Oupa was a clerk in a grocery shop in Malmesbury. But he had had his day, as I fou
nd out when I discovered the book he wrote about his experiences in the Anglo-Boer War, which he wrote in a thick, hardback ledger, in beautiful copperplate, and in High Dutch, which at the age of twelve I dutifully translated into Afrikaans. To no avail; no publisher was interested. Perhaps it was not all that surprising. Oupa’s war was not exactly a series of heroic feats. I turned it into something of a tragicomedy in the history section of Looking on Darkness, and plundered it much more extensively for the passages about daily life on commando in An Act of Terror. Oupa had a sense for the observation of the everyday, the ordinary face of war behind the masks of gore and glory. Had he been less scrupulous about respecting the reality of his experiences, and with a tad more imagination he might have conjured up a Good Soldier Svejk. But there was something endearing about his dogged determination to get through the war. Afterwards he even had one of his five sons christened in the name of General Christiaan Beyers. And I worshipped him for it.

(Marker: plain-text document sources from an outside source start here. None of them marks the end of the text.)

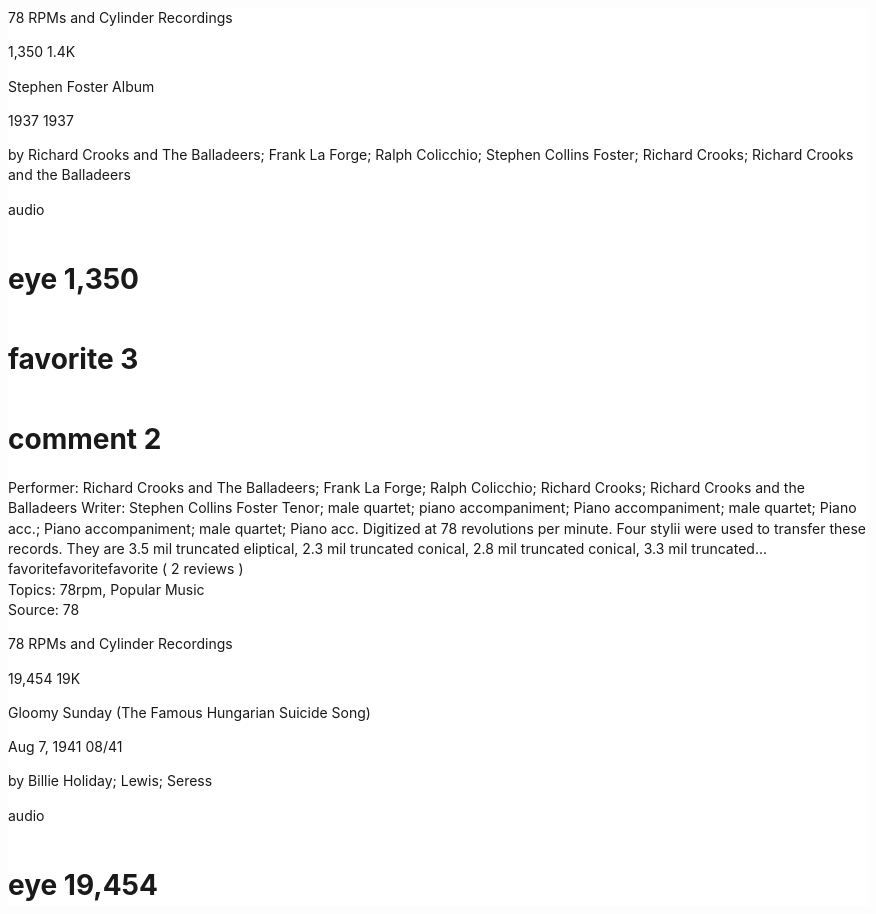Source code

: <a href="/details/78rpm" class="stealth"></a>

78 RPMs and Cylinder Recordings

1,350 1.4K

[](/details/78_beautiful-dreamer_richard-crooks-and-the-balladeers-frank-la-forge-ralph-colicchio_gbia0020308 "Stephen Foster Album")

Stephen Foster Album

1937 1937

<span class="hidden-lists">by</span> <span class="byv" title="Richard Crooks and The Balladeers; Frank La Forge; Ralph Colicchio; Stephen Collins Foster; Richard Crooks; Richard Crooks and the Balladeers">Richard Crooks and The Balladeers; Frank La Forge; Ralph Colicchio; Stephen Collins Foster; Richard Crooks; Richard Crooks and the Balladeers</span>

<span class="iconochive-audio" aria-hidden="true"></span><span class="sr-only">audio</span>

<span class="iconochive-eye" aria-hidden="true"></span><span class="sr-only">eye</span> 1,350
=============================================================================================

<span class="iconochive-favorite" aria-hidden="true"></span><span class="sr-only">favorite</span> 3
===================================================================================================

<span class="iconochive-comment" aria-hidden="true"></span><span class="sr-only">comment</span> 2
=================================================================================================

Performer: Richard Crooks and The Balladeers; Frank La Forge; Ralph Colicchio; Richard Crooks; Richard Crooks and the Balladeers Writer: Stephen Collins Foster Tenor; male quartet; piano accompaniment; Piano accompaniment; male quartet; Piano acc.; Piano accompaniment; male quartet; Piano acc. Digitized at 78 revolutions per minute. Four stylii were used to transfer these records. They are 3.5 mil truncated eliptical, 2.3 mil truncated conical, 2.8 mil truncated conical, 3.3 mil truncated...  
<span alt="3.00 out of 5 stars" title="3.00 out of 5 stars"><span class="iconochive-favorite" aria-hidden="true"></span><span class="sr-only">favorite</span><span class="iconochive-favorite" aria-hidden="true"></span><span class="sr-only">favorite</span><span class="iconochive-favorite" aria-hidden="true"></span><span class="sr-only">favorite</span></span> ( 2 reviews )  
Topics: 78rpm, Popular Music  
Source: 78  

<a href="/details/78rpm" class="stealth"></a>

78 RPMs and Cylinder Recordings

19,454 19K

[](/details/78_gloomy-sunday-the-famous-hungarian-suicide-song_billie-holiday-lewis-seress_gbia0008324b "Gloomy Sunday (The Famous Hungarian Suicide Song)")

Gloomy Sunday (The Famous Hungarian Suicide Song)

Aug 7, 1941 08/41

<span class="hidden-lists">by</span> <span class="byv" title="Billie Holiday; Lewis; Seress">Billie Holiday; Lewis; Seress</span>

<span class="iconochive-audio" aria-hidden="true"></span><span class="sr-only">audio</span>

<span class="iconochive-eye" aria-hidden="true"></span><span class="sr-only">eye</span> 19,454
==============================================================================================
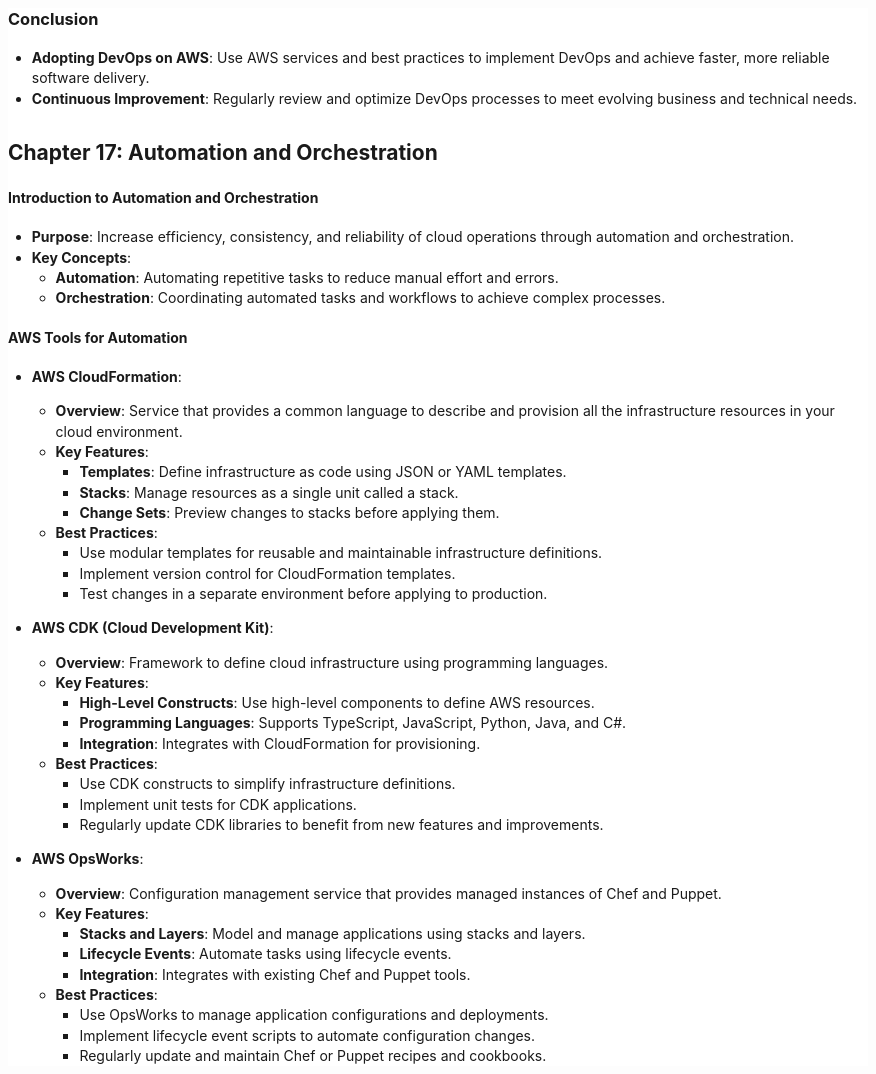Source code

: ### Conclusion
- **Adopting DevOps on AWS**: Use AWS services and best practices to implement DevOps and achieve faster, more reliable software delivery.
- **Continuous Improvement**: Regularly review and optimize DevOps processes to meet evolving business and technical needs.


## Chapter 17: Automation and Orchestration

#### Introduction to Automation and Orchestration
- **Purpose**: Increase efficiency, consistency, and reliability of cloud operations through automation and orchestration.
- **Key Concepts**:
  - **Automation**: Automating repetitive tasks to reduce manual effort and errors.
  - **Orchestration**: Coordinating automated tasks and workflows to achieve complex processes.

#### AWS Tools for Automation
- **AWS CloudFormation**:
  - **Overview**: Service that provides a common language to describe and provision all the infrastructure resources in your cloud environment.
  - **Key Features**:
    - **Templates**: Define infrastructure as code using JSON or YAML templates.
    - **Stacks**: Manage resources as a single unit called a stack.
    - **Change Sets**: Preview changes to stacks before applying them.
  - **Best Practices**:
    - Use modular templates for reusable and maintainable infrastructure definitions.
    - Implement version control for CloudFormation templates.
    - Test changes in a separate environment before applying to production.

- **AWS CDK (Cloud Development Kit)**:
  - **Overview**: Framework to define cloud infrastructure using programming languages.
  - **Key Features**:
    - **High-Level Constructs**: Use high-level components to define AWS resources.
    - **Programming Languages**: Supports TypeScript, JavaScript, Python, Java, and C#.
    - **Integration**: Integrates with CloudFormation for provisioning.
  - **Best Practices**:
    - Use CDK constructs to simplify infrastructure definitions.
    - Implement unit tests for CDK applications.
    - Regularly update CDK libraries to benefit from new features and improvements.

- **AWS OpsWorks**:
  - **Overview**: Configuration management service that provides managed instances of Chef and Puppet.
  - **Key Features**:
    - **Stacks and Layers**: Model and manage applications using stacks and layers.
    - **Lifecycle Events**: Automate tasks using lifecycle events.
    - **Integration**: Integrates with existing Chef and Puppet tools.
  - **Best Practices**:
    - Use OpsWorks to manage application configurations and deployments.
    - Implement lifecycle event scripts to automate configuration changes.
    - Regularly update and maintain Chef or Puppet recipes and cookbooks.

When peace broke out he married Miemie Kotzé, the fiancée he had left behind before going off to war against the British. She was a distant scion of the illustrious Kotzebue family, and my tenuous claim to a French connection. They settled in Malmesbury and bought a house at the very top of Hill Street. He got the job in the grocery shop, and they lived happily ever after.

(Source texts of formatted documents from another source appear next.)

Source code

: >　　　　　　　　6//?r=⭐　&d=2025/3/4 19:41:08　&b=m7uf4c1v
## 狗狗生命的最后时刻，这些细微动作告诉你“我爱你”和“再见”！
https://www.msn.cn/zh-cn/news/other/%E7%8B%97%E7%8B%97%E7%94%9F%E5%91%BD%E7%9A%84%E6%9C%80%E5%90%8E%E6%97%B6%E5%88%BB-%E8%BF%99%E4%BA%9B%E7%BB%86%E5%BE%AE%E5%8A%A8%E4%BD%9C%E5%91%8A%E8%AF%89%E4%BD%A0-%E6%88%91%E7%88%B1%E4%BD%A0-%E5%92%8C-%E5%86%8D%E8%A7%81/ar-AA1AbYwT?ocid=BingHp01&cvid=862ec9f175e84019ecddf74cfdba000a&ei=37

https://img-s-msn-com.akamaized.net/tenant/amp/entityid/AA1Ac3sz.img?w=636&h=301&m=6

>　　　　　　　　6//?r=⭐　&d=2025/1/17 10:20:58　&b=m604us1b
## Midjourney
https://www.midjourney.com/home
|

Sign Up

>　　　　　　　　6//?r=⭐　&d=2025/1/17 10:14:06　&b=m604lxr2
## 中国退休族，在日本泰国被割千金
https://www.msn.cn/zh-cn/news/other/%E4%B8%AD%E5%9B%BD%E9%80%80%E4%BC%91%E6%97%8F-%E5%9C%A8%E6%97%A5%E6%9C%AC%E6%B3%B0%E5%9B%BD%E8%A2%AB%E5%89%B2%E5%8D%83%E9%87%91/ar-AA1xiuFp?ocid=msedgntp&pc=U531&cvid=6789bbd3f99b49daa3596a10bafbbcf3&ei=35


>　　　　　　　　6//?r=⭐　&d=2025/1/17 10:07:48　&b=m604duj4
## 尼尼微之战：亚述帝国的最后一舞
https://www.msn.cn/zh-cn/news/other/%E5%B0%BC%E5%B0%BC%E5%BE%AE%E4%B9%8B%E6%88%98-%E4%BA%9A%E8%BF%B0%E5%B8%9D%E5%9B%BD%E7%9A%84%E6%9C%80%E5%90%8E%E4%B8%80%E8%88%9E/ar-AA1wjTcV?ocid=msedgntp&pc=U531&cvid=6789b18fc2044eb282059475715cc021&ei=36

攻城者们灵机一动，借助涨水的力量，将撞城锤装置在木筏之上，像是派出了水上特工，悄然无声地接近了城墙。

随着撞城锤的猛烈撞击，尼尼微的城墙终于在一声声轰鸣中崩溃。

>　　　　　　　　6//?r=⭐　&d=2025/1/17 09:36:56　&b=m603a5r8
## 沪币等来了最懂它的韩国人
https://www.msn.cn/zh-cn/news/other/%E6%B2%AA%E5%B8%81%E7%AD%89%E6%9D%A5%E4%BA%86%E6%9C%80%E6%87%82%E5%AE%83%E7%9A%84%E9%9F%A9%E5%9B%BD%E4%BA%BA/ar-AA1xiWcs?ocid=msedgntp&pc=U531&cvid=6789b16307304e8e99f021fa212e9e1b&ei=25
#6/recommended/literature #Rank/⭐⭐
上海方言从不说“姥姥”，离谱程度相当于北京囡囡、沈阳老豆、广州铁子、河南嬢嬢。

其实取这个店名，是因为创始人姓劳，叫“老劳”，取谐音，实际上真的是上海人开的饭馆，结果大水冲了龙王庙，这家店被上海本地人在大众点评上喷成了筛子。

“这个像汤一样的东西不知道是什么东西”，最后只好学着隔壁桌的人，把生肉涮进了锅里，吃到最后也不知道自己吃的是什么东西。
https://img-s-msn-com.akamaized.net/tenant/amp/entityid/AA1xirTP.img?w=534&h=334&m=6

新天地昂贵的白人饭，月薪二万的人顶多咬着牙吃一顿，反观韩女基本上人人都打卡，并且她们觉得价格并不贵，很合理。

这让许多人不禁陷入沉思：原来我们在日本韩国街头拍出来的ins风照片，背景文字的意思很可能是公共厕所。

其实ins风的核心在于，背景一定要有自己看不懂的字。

In many of our games over the Christmas holidays in the Western Cape, we emulated Oupa’s war exploits – that is, his meanderings across the lush hills of Natal and the barren high veld of the Transvaal. When Elbie complained about being compelled to be my batman or agterryer, I proceeded into my dreams on my own. And one variation of the game became particularly pleasurable. The stoep of Oupa’s house ran the full length of the facade, and if one hooked an arm over the railing at the end of it and hung over the edge, it was easy to imagine oneself one step up from a horseman on commando, that is, as a train driver. Which caused me from an early age to dream of becoming just that. Unable to realise that ambition, which I still feel as a lack in my life, I turned to writing, which is just another way of travelling. Is not any story an image of the journeys in the Odyssey, or Gilgamesh, or the Divina Commedia, or Don Quixote, or Voyage Au Bout de la Nuit?